**TO DO**
Rewrite the passage of the cat laser pointer article starting with "My two cats are" and going on through "on the topic.", swapping "drawer" for "cabinet".

Turns Out, There’s a Pretty Good Reason Why Cats Are Obsessed With Laser Pointers
Chasing each other after having some catnip, rolling around with crinkle balls, curling up for a catnap with their Disney-themed stuffed animals – my two cats, Tiny and Alfredo, love spending the day doing all of their favorite activities. But there is nothing that gets them more excited than a laser pointer.
My two cats are so obsessed with their laser pointer toy that if they even just hear me take it out of the drawer they will wake up from a deep sleep and come running. The love they have for this $6 toy, that was picked up hastily at a corner pet store, eclipses the love they have for all their catnip, crinkle balls, and stuffed animals combined. But what makes them love it so much? To help learn more about why cats are obsessed with laser pointer toys, POPSUGAR connected with two experts who had some eye-opening insight on the topic.
One of the reasons cats love their laser pointer toys Michelle Lugones, DVM, veterinarian at Best Friends Animal Society, explained is because they are natural-born hunters and they view the laser as their prey. “Most cats enjoy playing with laser pointers because the light can move in erratic, unpredictable ways, which mimics how their prey move,” Dr. Lugones told POPSUGAR. “Cats can chase, stalk, and ambush the light which gives them exercise, but also allows them to carry out their natural hunting behaviours.”

**DATA SUPPLIED**
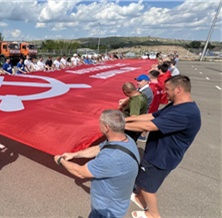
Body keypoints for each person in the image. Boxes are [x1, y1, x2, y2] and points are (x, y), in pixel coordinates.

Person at [125, 75, 201, 218]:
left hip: (161, 156)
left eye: (167, 89)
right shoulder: (178, 105)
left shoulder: (185, 113)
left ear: (178, 89)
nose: (164, 92)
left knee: (148, 187)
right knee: (144, 179)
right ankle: (140, 199)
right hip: (157, 151)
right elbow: (153, 116)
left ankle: (153, 214)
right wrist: (127, 119)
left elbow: (149, 125)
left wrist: (118, 125)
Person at [54, 110, 139, 218]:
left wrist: (60, 161)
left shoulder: (111, 157)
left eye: (100, 123)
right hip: (114, 202)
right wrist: (74, 155)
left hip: (106, 209)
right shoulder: (125, 140)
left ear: (106, 127)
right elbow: (98, 148)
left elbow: (80, 172)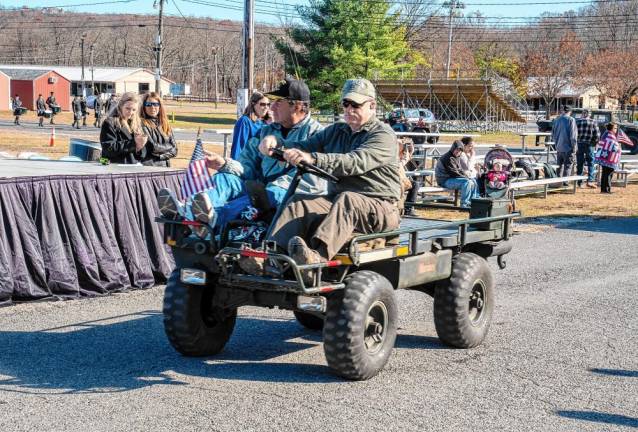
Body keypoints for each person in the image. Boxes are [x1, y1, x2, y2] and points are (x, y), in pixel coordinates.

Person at [249, 78, 402, 282]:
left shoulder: (383, 135)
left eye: (355, 105)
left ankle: (316, 259)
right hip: (340, 202)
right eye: (345, 104)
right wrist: (277, 144)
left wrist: (313, 158)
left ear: (372, 106)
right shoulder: (337, 130)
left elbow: (354, 162)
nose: (348, 109)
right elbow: (305, 145)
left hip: (381, 207)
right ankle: (271, 259)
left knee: (348, 199)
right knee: (299, 201)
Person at [158, 78, 325, 231]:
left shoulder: (317, 135)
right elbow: (247, 166)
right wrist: (224, 164)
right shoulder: (267, 131)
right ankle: (187, 212)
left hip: (289, 194)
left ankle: (215, 218)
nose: (271, 108)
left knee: (266, 194)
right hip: (261, 187)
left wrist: (270, 187)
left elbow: (311, 179)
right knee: (225, 178)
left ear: (296, 106)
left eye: (278, 102)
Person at [99, 92, 148, 164]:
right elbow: (108, 149)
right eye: (128, 108)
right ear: (121, 106)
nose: (131, 112)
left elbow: (141, 155)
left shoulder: (136, 124)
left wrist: (141, 146)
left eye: (134, 110)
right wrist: (134, 144)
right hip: (113, 167)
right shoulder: (110, 123)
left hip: (132, 167)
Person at [435, 140, 479, 208]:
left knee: (473, 181)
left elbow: (459, 170)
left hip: (451, 178)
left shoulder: (456, 157)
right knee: (467, 182)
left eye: (460, 151)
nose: (458, 152)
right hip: (444, 180)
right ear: (453, 148)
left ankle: (473, 202)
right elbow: (454, 173)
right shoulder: (448, 158)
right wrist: (466, 177)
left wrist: (467, 176)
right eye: (457, 150)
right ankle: (464, 204)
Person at [139, 92, 177, 167]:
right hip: (149, 166)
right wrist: (170, 148)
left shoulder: (164, 123)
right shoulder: (141, 123)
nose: (152, 107)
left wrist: (160, 156)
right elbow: (152, 147)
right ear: (144, 107)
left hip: (165, 166)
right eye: (148, 104)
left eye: (156, 104)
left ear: (160, 106)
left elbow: (175, 150)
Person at [229, 91, 270, 160]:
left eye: (268, 104)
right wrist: (236, 166)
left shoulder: (266, 122)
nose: (266, 107)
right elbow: (238, 147)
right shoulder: (244, 121)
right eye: (262, 104)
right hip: (248, 164)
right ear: (253, 104)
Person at [552, 105, 578, 184]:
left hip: (559, 146)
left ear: (563, 111)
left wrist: (556, 144)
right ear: (570, 112)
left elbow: (553, 134)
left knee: (559, 166)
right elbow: (573, 136)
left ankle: (557, 181)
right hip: (568, 147)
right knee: (568, 166)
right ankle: (565, 183)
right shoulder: (571, 120)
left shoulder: (557, 120)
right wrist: (574, 148)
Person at [595, 122, 622, 194]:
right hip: (608, 158)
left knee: (605, 173)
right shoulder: (611, 136)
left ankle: (603, 189)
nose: (616, 130)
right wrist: (619, 148)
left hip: (604, 157)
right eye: (615, 128)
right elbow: (614, 148)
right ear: (612, 128)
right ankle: (606, 190)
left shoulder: (605, 134)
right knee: (608, 173)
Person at [575, 109, 600, 188]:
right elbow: (597, 135)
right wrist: (594, 143)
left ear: (582, 114)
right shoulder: (593, 122)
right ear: (589, 114)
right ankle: (590, 180)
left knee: (580, 163)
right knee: (591, 162)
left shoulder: (577, 122)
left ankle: (579, 181)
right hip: (589, 145)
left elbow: (574, 134)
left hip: (579, 144)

**RESPONSE TO THIS EXERCISE**
My two cats are so obsessed with their laser pointer toy that if they even just hear me take it out of the cabinet they will wake up from a deep sleep and come running. The love they have for this $6 toy, that was picked up hastily at a corner pet store, eclipses the love they have for all their catnip, crinkle balls, and stuffed animals combined. But what makes them love it so much? To help learn more about why cats are obsessed with laser pointer toys, POPSUGAR connected with two experts who had some eye-opening insight on the topic.